6) Simplicity is Key: Simplicity of a system is a very critical component in determining the best solution that fits your needs. The system should be something that is 1) easy to install and deploy 2) easily integrated with existing systems, and 3) easy to maintain and modify as your needs change.

7) Outbound Communication Options: An emergency mass notification system needs to offer a variety of ways to get the word out fast to the people who need to know. At the basic level, there is the need to know incident information, risk/hazard locations and resource locations. Each role, from security personnel to security director to dispatcher to command and control, requires access to information. These information requirements are role-specific and vary in degrees of urgency.

In addition, the mass notification system should deploy several ways of notifying key emergency personnel when needed with escalation capabilities if confirmation is not received. Managed alerts can be simple text messages, e-mails and phone calls and may be directed to mobile responders. You want to ensure the solution fits your internal response and workflow methodology so that you send managed alerts to the proper authorized people based on the time and day of the week.

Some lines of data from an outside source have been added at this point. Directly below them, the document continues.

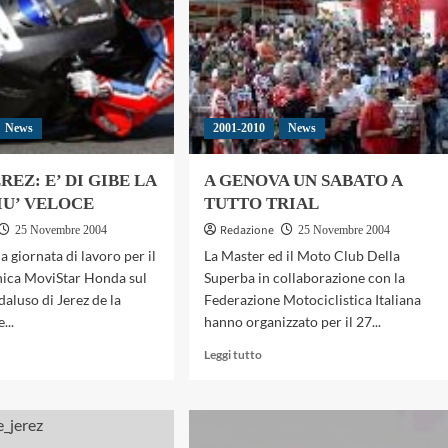
News
2001-2010
News
REZ: E’ DI GIBE LA
A GENOVA UN SABATO A
IU’ VELOCE
TUTTO TRIAL
Redazione
25 Novembre 2004
25 Novembre 2004
 giornata di lavoro per il
La Master ed il Moto Club Della
nica MoviStar Honda sul
Superba in collaborazione con la
daluso di Jerez de la
Federazione Motociclistica Italiana
...
hanno organizzato per il 27...
gi
Leggi
Leggi tutto
di
più
su
T
A
GENOVA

There are a number of technologies available in the market today that can meet the needs of security directors and integrators. Emerging new wireless systems are one possible effective solution because they are easy to install, highly reliable, offer situational awareness capabilities and are also able to pinpoint the mobile location of a call for help so that responders know where assistance is needed. They also can easily interface with mass notification systems that are simple and easy to understand, such as text, e-mail and text-to-speech messages to reach mobile responders. In addition, wireless systems can easily connect with other existing in-building protection solutions, such as fire alarms, access control and environmental monitoring systems. For these reasons, when evaluating emergency mass notification and location systems, wireless is one of the most appealing choices to consider.